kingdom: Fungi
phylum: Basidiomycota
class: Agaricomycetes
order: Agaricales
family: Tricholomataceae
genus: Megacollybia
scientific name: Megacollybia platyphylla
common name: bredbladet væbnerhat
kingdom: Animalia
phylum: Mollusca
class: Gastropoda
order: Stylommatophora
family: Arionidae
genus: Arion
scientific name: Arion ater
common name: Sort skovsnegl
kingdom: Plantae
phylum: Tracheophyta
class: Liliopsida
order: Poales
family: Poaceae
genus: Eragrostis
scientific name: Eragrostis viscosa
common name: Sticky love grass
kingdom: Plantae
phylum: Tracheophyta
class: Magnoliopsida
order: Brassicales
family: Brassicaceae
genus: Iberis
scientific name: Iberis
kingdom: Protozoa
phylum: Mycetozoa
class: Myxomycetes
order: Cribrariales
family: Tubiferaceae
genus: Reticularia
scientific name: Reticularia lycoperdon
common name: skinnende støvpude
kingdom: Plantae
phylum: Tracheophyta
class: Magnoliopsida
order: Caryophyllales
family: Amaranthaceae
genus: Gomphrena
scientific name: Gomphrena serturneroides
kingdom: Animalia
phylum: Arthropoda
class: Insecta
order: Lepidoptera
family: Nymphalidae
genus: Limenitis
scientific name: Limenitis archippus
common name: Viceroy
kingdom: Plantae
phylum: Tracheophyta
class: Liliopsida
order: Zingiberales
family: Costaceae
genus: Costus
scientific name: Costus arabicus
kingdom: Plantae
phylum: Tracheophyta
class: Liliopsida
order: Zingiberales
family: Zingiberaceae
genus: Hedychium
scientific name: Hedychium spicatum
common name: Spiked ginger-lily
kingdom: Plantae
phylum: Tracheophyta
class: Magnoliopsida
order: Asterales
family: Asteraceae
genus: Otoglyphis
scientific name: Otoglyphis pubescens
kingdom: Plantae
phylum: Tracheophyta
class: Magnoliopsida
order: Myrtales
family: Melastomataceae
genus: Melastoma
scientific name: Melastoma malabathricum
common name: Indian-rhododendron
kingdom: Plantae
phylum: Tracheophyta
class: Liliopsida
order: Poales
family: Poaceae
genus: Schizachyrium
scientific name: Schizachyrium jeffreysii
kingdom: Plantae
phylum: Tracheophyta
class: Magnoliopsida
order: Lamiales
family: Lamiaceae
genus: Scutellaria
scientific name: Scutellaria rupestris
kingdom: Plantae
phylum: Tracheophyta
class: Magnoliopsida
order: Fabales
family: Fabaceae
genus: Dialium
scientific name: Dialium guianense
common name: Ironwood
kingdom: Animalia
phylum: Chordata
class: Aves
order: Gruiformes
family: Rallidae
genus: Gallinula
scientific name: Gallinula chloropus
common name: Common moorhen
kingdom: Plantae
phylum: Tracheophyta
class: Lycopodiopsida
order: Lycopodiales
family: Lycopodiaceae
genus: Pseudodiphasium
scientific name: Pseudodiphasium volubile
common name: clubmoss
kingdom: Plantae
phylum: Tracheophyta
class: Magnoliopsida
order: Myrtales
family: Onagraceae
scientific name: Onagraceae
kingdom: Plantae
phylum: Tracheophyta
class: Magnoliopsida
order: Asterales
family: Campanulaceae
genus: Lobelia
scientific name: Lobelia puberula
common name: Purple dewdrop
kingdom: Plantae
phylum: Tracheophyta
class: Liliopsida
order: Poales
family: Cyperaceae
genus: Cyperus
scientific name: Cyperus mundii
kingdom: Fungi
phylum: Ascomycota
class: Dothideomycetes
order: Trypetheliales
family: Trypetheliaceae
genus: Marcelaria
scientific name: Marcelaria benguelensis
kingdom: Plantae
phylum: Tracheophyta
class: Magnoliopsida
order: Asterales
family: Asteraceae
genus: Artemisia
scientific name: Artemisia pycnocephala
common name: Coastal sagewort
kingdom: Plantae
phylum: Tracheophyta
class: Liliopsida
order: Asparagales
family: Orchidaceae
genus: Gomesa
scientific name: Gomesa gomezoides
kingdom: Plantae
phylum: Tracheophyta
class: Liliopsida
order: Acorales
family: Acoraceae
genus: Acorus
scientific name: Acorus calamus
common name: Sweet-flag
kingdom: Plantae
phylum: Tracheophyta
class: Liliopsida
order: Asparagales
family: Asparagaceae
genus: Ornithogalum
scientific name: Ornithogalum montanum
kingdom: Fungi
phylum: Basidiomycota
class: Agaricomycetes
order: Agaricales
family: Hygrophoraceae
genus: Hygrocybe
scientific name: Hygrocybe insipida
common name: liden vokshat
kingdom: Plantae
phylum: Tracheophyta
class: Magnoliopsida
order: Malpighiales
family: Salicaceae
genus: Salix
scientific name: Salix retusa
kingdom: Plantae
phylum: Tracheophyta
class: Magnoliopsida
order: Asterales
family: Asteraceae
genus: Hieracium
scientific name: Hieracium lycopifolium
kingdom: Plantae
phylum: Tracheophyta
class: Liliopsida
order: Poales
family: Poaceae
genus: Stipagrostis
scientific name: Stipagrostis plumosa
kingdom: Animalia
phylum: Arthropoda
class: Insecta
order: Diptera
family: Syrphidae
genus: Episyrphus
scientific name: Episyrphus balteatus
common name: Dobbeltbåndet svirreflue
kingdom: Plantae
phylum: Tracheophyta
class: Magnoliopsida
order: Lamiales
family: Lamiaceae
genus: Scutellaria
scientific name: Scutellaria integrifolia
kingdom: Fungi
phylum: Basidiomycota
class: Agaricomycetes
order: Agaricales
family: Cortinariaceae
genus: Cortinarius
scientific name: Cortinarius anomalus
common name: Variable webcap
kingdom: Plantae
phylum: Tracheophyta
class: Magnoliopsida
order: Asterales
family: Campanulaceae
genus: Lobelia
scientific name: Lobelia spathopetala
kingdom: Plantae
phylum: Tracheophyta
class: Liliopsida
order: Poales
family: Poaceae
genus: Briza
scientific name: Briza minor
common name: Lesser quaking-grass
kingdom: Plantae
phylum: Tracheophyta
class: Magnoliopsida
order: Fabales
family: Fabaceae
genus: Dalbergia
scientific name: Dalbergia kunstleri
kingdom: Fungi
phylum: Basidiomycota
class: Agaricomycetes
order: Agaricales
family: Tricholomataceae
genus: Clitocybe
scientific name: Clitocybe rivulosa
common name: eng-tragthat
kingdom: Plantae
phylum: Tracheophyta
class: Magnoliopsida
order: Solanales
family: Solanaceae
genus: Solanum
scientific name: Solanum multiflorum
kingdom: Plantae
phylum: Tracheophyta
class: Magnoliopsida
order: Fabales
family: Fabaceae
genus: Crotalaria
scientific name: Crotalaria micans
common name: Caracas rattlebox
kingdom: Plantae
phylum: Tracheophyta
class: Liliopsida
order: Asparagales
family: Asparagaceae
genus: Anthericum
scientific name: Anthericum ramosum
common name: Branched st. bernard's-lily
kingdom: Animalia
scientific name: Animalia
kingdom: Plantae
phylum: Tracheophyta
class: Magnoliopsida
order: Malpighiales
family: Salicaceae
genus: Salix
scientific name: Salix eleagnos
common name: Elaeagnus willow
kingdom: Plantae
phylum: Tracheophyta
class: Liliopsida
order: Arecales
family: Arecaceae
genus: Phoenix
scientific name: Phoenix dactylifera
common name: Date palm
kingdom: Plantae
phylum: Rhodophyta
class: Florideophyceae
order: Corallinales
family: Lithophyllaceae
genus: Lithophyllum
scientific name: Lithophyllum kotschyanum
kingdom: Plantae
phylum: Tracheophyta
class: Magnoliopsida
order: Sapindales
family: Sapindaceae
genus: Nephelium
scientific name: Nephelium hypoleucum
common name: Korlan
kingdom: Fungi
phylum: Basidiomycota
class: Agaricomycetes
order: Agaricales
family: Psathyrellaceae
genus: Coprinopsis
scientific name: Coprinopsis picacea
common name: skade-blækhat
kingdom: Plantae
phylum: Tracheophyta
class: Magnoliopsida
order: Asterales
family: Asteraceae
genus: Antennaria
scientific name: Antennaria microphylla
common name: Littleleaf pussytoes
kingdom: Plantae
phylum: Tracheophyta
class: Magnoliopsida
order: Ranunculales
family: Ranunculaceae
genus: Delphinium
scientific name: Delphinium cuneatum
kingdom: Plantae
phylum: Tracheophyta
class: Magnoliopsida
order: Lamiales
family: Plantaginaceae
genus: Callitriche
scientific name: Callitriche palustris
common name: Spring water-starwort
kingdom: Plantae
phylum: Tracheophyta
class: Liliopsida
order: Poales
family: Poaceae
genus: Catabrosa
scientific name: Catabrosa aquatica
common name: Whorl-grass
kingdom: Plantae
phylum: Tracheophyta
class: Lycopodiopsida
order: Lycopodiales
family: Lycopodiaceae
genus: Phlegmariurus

-=-=-

→ **Your goal**
Convert the lines of the items above, starting at the first line and ending at the line that contains "genus: Limenitis", into a Markdown table with two columns: Row, holding a running row number, and Line, holding the line itself. Leave out any blank lines.

→ **Task response**
| Row | Line |
|---|---|
| 1 | kingdom: Fungi |
| 2 | phylum: Basidiomycota |
| 3 | class: Agaricomycetes |
| 4 | order: Agaricales |
| 5 | family: Tricholomataceae |
| 6 | genus: Megacollybia |
| 7 | scientific name: Megacollybia platyphylla |
| 8 | common name: bredbladet væbnerhat |
| 9 | kingdom: Animalia |
| 10 | phylum: Mollusca |
| 11 | class: Gastropoda |
| 12 | order: Stylommatophora |
| 13 | family: Arionidae |
| 14 | genus: Arion |
| 15 | scientific name: Arion ater |
| 16 | common name: Sort skovsnegl |
| 17 | kingdom: Plantae |
| 18 | phylum: Tracheophyta |
| 19 | class: Liliopsida |
| 20 | order: Poales |
| 21 | family: Poaceae |
| 22 | genus: Eragrostis |
| 23 | scientific name: Eragrostis viscosa |
| 24 | common name: Sticky love grass |
| 25 | kingdom: Plantae |
| 26 | phylum: Tracheophyta |
| 27 | class: Magnoliopsida |
| 28 | order: Brassicales |
| 29 | family: Brassicaceae |
| 30 | genus: Iberis |
| 31 | scientific name: Iberis |
| 32 | kingdom: Protozoa |
| 33 | phylum: Mycetozoa |
| 34 | class: Myxomycetes |
| 35 | order: Cribrariales |
| 36 | family: Tubiferaceae |
| 37 | genus: Reticularia |
| 38 | scientific name: Reticularia lycoperdon |
| 39 | common name: skinnende støvpude |
| 40 | kingdom: Plantae |
| 41 | phylum: Tracheophyta |
| 42 | class: Magnoliopsida |
| 43 | order: Caryophyllales |
| 44 | family: Amaranthaceae |
| 45 | genus: Gomphrena |
| 46 | scientific name: Gomphrena serturneroides |
| 47 | kingdom: Animalia |
| 48 | phylum: Arthropoda |
| 49 | class: Insecta |
| 50 | order: Lepidoptera |
| 51 | family: Nymphalidae |
| 52 | genus: Limenitis |